For more complex backfills, like recalculating a derived value, you might add a processed_at timestamp column. The backfill script checks whether processed_at is null before processing each row. Once processed, the timestamp is set, and subsequent runs skip that row.
Logging: The Detail Nobody Thinks About Until It Breaks
When a backfill runs for hours, you need to know where it is and whether it is still working correctly. Log every batch:
- Batch number and time range.
- Number of rows processed.
- Duration of the batch.
- Any errors encountered.
- Current progress as a percentage or row count.
This log serves two purposes. First, if the backfill stops unexpectedly, you can resume from the last completed batch instead of starting over. Second, when the backfill finishes, you have a record of exactly what happened, which helps with debugging and auditing.
A simple log entry might look like this:
2025-03-15 14:32:01 | Batch 47 | Processed 10,000 rows | Duration 3.2s | No errors
2025-03-15 14:32:06 | Batch 48 | Processed 10,000 rows | Duration 3.1s | No errors
2025-03-15 14:32:11 | Batch 49 | Processed 10,000 rows | Duration 3.5s | No errors
A Practical Backfill Checklist
Before you run a backfill in production, go through this list:
- Batch size is tested on a staging environment with similar data volume.
- Throttle interval is configured and adjustable without code changes.
- Script is idempotent -- running it twice produces the same result.
- Logging captures batch progress, errors, and timing.
- Rollback plan exists: you can reverse the backfill if something goes wrong.
- Monitoring is in place to detect database performance degradation.
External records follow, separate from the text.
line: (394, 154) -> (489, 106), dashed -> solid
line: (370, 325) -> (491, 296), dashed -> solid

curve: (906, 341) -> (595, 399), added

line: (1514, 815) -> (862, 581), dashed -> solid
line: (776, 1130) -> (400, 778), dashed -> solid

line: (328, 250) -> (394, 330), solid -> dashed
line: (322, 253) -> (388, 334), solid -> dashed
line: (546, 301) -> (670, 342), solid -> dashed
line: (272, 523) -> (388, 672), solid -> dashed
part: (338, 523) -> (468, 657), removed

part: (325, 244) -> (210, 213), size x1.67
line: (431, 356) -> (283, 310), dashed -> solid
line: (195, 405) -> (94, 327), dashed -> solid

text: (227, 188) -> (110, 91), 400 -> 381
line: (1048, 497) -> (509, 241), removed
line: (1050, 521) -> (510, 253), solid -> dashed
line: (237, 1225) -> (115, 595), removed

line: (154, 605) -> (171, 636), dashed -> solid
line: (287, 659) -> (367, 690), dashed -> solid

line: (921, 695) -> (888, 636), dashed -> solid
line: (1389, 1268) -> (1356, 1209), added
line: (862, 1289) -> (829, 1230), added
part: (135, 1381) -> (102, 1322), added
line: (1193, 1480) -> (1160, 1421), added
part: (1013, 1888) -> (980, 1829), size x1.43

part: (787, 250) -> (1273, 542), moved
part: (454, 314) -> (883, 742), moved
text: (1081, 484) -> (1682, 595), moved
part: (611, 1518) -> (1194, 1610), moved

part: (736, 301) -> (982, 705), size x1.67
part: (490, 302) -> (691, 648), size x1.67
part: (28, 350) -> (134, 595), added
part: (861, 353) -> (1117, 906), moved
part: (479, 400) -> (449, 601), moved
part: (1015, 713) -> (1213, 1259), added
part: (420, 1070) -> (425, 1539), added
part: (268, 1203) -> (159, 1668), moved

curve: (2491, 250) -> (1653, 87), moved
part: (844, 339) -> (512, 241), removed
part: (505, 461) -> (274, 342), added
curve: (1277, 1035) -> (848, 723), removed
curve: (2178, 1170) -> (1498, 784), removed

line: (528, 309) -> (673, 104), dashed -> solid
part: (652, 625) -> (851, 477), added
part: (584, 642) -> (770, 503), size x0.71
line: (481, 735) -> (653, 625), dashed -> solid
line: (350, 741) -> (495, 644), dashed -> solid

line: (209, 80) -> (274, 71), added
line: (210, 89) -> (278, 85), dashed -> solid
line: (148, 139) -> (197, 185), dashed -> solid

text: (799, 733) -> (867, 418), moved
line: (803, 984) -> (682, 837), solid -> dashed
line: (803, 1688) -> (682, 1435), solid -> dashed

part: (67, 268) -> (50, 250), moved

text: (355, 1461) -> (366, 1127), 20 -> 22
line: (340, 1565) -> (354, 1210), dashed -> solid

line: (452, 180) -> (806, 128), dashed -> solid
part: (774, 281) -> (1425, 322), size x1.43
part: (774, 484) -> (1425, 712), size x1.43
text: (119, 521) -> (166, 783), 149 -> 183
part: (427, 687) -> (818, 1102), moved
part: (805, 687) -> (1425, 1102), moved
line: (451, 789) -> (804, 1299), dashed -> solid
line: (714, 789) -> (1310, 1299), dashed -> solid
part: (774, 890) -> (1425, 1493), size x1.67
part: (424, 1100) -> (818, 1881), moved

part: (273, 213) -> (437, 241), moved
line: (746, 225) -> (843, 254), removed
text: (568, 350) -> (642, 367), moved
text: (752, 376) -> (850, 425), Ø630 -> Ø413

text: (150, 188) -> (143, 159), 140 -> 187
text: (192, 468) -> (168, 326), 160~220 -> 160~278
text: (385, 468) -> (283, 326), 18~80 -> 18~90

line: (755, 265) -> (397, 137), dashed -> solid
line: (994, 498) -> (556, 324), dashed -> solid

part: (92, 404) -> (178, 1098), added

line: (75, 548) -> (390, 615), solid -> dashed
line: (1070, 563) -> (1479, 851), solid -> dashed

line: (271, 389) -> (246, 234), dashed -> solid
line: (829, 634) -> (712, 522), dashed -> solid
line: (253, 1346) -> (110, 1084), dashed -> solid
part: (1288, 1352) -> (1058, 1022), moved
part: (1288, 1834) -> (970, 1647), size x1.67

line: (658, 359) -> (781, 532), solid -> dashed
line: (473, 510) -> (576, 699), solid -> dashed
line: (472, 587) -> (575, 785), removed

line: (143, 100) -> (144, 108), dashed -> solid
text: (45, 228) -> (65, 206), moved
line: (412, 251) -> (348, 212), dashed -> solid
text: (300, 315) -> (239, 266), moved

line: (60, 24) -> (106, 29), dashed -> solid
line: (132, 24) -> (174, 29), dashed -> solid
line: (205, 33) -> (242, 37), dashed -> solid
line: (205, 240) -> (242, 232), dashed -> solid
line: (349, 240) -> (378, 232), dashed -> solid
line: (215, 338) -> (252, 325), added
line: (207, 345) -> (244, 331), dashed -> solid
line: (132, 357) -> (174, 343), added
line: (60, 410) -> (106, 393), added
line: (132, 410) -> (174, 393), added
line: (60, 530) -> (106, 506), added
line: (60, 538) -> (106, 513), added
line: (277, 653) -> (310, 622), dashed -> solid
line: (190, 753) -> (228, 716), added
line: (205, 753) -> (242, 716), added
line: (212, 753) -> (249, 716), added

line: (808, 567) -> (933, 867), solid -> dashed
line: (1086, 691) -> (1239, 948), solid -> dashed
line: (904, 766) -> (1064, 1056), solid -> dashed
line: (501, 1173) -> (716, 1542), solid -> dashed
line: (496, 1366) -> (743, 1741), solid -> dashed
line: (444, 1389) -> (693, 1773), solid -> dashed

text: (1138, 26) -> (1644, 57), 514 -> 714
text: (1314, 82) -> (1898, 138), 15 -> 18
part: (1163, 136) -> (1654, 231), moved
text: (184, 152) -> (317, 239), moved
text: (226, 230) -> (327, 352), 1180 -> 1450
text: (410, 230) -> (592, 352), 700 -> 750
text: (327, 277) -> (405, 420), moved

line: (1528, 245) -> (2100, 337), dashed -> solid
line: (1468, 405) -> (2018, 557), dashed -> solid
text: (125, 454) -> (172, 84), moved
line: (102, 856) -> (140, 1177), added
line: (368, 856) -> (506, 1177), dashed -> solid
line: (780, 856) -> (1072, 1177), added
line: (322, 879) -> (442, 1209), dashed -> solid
- A dry run has been executed on a copy of production data.
The Takeaway
Backfilling is not a one-time script you write and forget. It is a controlled operation that respects the fact that your database is serving users while you are changing their data. Batch processing and throttling are not optimizations -- they are the minimum requirements for doing this work safely. Without them, you are one large query away from a production incident.